Danilo Serejo, quilombola de Alcântara e cientista político, concorda que foi dado um passo importante rumo à titulação —posse definitiva das terras— mas pondera: “o histórico de descumprimento de acordos em Alcântara pelo Estado não me permite comemorar ainda. O termo de conciliação em si é juridicamente frágil, e pode falhar no que mais importa: o título”.
Danilo também afirma que o acordo se antecipa à sentença da Corte Interamericana, que está julgando as violações do Estado brasileiro em Alcântara. “A oportunidade de se ter na Corte IDH pela primeira vez um precedente jurídico de proteção da propriedade coletiva de comunidades quilombolas pode cair por terra.”
Alcântara, no Maranhão, é a cidade brasileira com a maior porcentagem de população quilombola: 84,6%. É também uma das regiões mais adequadas ao lançamento de satélites e foguetes do mundo, por sua proximidade à linha do Equador. Em 1983, a FAB (Força Aérea Brasileira) inaugurou ali o centro de lançamentos que, para ser construído, deslocou 312 famílias quilombolas compulsoriamente. Desde então, projetos de cooperação internacional tiveram a intenção de ampliar a base, e os deslocamentos.
A Constituição de 1988 assegurou a remanescentes de quilombo o direito à propriedade de terras. A convenção 169 da OIT (Organização Internacional do Trabalho) sobre Povos Indígenas e Tribais determina consulta prévia, livre e informada às comunidades tradicionais sobre medidas que afetem seus territórios e modos de vida. Ainda assim, em 2002, o governo Fernando Henrique Cardoso negociou com os EUA uma proposta de ampliação, rejeitada pelo Congresso, que viu risco à soberania nacional.
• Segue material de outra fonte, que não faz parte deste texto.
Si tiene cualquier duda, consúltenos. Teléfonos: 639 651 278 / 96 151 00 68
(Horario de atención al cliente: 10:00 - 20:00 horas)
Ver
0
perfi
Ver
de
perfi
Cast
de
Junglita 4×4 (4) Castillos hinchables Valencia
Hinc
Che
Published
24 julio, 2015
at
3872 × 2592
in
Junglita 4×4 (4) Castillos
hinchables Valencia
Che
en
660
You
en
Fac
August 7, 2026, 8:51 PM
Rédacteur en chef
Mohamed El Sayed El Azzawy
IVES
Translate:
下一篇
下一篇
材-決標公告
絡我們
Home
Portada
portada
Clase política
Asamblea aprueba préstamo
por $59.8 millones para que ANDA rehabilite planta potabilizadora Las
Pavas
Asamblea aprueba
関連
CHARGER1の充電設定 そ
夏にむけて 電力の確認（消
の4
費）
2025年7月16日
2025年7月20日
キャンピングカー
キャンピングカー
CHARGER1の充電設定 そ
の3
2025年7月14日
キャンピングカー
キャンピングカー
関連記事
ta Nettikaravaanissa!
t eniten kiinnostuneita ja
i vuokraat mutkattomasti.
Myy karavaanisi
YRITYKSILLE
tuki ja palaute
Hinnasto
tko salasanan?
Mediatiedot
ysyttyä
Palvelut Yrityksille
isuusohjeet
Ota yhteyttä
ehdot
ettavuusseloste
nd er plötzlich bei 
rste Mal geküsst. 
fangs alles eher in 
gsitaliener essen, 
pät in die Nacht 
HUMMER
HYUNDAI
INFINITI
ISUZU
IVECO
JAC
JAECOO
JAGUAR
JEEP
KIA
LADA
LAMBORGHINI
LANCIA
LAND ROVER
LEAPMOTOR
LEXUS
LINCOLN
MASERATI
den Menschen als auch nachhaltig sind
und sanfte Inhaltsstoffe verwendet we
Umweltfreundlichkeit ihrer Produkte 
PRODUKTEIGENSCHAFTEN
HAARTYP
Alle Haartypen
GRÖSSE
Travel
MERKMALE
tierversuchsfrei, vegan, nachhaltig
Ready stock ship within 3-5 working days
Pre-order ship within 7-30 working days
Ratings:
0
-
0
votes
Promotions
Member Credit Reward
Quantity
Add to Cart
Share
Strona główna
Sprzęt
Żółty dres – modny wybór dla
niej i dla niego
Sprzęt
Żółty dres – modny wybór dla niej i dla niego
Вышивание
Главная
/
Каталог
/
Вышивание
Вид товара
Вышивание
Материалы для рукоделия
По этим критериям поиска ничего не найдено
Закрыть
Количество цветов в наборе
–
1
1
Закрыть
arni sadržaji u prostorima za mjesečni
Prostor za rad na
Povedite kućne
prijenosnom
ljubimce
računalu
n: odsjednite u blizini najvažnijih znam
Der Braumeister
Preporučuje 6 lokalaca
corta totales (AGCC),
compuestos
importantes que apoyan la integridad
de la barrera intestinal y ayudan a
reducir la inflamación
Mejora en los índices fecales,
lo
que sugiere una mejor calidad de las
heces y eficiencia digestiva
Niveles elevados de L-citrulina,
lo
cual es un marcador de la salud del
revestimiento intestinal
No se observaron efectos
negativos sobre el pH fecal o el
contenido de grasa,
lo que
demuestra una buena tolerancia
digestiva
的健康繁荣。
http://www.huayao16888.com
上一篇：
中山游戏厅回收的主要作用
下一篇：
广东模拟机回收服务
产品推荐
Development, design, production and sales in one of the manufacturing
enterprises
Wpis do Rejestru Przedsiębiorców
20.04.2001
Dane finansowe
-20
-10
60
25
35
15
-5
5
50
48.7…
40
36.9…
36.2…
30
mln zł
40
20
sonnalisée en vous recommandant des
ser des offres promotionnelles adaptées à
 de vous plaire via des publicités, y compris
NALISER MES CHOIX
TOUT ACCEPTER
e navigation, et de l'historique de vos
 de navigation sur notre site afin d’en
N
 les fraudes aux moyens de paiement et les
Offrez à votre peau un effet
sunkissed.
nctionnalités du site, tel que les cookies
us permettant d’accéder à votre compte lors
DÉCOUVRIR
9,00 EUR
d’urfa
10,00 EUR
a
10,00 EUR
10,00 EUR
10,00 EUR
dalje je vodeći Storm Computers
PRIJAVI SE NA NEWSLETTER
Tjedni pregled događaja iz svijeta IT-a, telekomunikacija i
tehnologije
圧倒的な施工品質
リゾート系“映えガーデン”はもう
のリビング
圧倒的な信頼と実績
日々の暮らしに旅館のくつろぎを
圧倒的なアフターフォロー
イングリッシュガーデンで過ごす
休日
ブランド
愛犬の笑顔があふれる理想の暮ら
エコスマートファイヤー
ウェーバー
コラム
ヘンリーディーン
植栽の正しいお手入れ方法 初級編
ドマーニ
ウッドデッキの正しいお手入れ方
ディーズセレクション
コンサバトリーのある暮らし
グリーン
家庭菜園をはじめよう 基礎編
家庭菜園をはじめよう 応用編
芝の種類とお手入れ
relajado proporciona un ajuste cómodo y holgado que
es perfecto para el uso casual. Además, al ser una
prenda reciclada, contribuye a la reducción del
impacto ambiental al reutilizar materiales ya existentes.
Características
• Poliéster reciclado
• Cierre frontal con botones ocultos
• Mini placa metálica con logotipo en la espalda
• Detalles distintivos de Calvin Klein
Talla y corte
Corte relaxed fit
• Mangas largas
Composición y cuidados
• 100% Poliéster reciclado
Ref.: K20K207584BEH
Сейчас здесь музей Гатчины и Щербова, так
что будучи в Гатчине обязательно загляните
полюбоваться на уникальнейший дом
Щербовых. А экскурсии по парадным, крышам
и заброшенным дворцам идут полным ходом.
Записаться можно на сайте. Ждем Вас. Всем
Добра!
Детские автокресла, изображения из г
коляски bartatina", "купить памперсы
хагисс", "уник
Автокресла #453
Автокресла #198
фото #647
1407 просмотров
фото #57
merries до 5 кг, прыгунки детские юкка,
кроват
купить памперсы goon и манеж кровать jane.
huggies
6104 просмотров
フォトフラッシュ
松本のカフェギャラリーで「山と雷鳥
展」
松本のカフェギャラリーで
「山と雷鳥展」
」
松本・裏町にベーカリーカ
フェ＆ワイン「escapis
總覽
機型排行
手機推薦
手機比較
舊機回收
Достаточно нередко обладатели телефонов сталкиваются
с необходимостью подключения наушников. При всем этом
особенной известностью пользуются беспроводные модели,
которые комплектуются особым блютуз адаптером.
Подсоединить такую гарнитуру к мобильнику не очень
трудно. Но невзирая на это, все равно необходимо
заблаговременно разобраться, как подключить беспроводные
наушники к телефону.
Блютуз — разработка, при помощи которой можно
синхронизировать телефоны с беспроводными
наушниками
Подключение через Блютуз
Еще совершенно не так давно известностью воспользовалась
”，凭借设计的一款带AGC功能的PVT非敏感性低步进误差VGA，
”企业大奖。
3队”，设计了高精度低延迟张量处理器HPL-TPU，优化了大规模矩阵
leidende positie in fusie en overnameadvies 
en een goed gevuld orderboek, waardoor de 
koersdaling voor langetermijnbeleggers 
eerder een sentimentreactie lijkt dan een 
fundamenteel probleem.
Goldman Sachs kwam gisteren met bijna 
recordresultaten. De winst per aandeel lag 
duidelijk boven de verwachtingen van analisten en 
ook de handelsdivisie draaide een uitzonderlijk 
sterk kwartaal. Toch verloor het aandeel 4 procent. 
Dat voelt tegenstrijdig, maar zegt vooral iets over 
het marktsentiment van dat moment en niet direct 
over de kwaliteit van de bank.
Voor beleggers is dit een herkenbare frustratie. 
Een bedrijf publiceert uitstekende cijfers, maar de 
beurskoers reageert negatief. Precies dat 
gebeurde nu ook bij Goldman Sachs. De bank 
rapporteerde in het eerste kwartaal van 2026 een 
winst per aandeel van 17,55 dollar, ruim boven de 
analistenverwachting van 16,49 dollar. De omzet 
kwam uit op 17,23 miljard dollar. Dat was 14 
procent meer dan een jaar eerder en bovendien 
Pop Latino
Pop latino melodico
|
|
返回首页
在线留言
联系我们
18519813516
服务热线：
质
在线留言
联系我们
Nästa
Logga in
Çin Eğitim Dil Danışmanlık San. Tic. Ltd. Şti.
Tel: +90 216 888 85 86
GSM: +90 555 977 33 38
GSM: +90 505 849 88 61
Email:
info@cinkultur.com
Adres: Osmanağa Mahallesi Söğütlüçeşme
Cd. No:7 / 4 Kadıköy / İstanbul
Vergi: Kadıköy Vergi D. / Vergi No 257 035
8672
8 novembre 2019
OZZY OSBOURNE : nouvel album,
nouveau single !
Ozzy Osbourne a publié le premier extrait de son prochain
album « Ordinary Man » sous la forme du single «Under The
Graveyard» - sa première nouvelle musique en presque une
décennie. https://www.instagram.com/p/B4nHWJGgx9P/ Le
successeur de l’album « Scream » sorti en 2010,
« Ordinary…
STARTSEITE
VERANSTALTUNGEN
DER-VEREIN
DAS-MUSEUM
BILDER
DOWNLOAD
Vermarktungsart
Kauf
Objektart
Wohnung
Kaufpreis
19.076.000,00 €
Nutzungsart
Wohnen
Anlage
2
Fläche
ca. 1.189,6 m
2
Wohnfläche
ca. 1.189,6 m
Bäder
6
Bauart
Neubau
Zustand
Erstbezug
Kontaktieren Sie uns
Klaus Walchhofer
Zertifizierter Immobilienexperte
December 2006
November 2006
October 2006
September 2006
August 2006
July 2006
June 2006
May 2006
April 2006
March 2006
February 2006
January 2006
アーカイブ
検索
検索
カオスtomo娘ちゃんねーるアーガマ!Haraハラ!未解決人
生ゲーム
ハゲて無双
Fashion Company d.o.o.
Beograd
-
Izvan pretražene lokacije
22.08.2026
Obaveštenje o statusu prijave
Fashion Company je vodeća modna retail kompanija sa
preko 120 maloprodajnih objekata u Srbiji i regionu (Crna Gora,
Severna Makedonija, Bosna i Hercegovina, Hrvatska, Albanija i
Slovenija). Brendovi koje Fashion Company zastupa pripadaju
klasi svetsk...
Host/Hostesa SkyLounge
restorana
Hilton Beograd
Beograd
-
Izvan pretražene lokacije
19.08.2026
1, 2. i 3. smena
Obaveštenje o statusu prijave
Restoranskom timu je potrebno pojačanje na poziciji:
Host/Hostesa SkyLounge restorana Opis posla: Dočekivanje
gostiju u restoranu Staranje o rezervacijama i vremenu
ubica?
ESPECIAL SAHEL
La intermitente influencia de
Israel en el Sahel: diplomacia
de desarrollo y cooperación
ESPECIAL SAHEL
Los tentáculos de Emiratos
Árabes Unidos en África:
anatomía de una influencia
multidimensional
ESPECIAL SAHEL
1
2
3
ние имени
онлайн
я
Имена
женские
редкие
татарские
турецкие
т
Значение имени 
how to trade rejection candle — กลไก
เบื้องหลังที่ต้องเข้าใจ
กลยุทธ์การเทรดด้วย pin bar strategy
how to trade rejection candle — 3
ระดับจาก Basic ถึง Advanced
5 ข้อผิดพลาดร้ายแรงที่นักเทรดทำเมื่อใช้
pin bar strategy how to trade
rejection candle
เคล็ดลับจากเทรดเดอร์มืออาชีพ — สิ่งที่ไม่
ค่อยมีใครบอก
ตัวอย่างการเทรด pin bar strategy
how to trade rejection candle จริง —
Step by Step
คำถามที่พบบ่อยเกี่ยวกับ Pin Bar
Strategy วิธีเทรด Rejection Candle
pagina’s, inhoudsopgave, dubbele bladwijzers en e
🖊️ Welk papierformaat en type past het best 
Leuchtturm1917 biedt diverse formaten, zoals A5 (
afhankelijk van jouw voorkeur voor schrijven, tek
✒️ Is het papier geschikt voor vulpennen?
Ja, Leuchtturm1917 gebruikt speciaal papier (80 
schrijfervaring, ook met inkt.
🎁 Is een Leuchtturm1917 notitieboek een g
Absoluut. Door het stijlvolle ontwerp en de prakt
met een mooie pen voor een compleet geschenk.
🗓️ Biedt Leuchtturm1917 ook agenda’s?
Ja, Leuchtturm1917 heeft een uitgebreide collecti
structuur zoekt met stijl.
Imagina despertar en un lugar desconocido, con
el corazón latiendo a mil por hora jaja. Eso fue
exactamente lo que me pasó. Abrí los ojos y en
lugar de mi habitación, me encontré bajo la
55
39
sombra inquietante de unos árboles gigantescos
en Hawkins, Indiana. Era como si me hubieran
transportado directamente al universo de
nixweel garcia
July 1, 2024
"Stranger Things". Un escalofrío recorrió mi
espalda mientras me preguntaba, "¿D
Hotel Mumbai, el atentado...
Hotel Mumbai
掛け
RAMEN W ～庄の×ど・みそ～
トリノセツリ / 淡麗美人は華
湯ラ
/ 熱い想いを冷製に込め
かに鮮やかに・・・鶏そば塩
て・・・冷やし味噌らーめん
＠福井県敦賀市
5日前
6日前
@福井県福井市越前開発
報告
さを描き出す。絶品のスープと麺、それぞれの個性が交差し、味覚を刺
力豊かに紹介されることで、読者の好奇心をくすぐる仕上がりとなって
Em 2004, o governo Lula firmou parceria com a Ucrânia na criação de uma empresa binacional para explorar o centro, revogada em 2015. O governo Temer retomou as negociações com os EUA, que resultaram em novo acordo firmado pelo governo Bolsonaro em 2019.
Movimentos como MABE, MOMTRA, STTR e ATEQUILA denunciam as violações constantemente, além de terem articulado com o Senado norte-americano a determinação de que não se destinassem recursos à remoção das comunidades. Em julho de 2024, respondendo aos movimentos, a OIT recomendou que o Brasil titulasse territórios, assim como a Comissão Interamericana de Direitos Humanos já havia feito em 2020. Em audiência pública da Corte IDH, em 2023, o Estado brasileiro reconheceu a violação de direitos das comunidades quilombolas de Alcântara.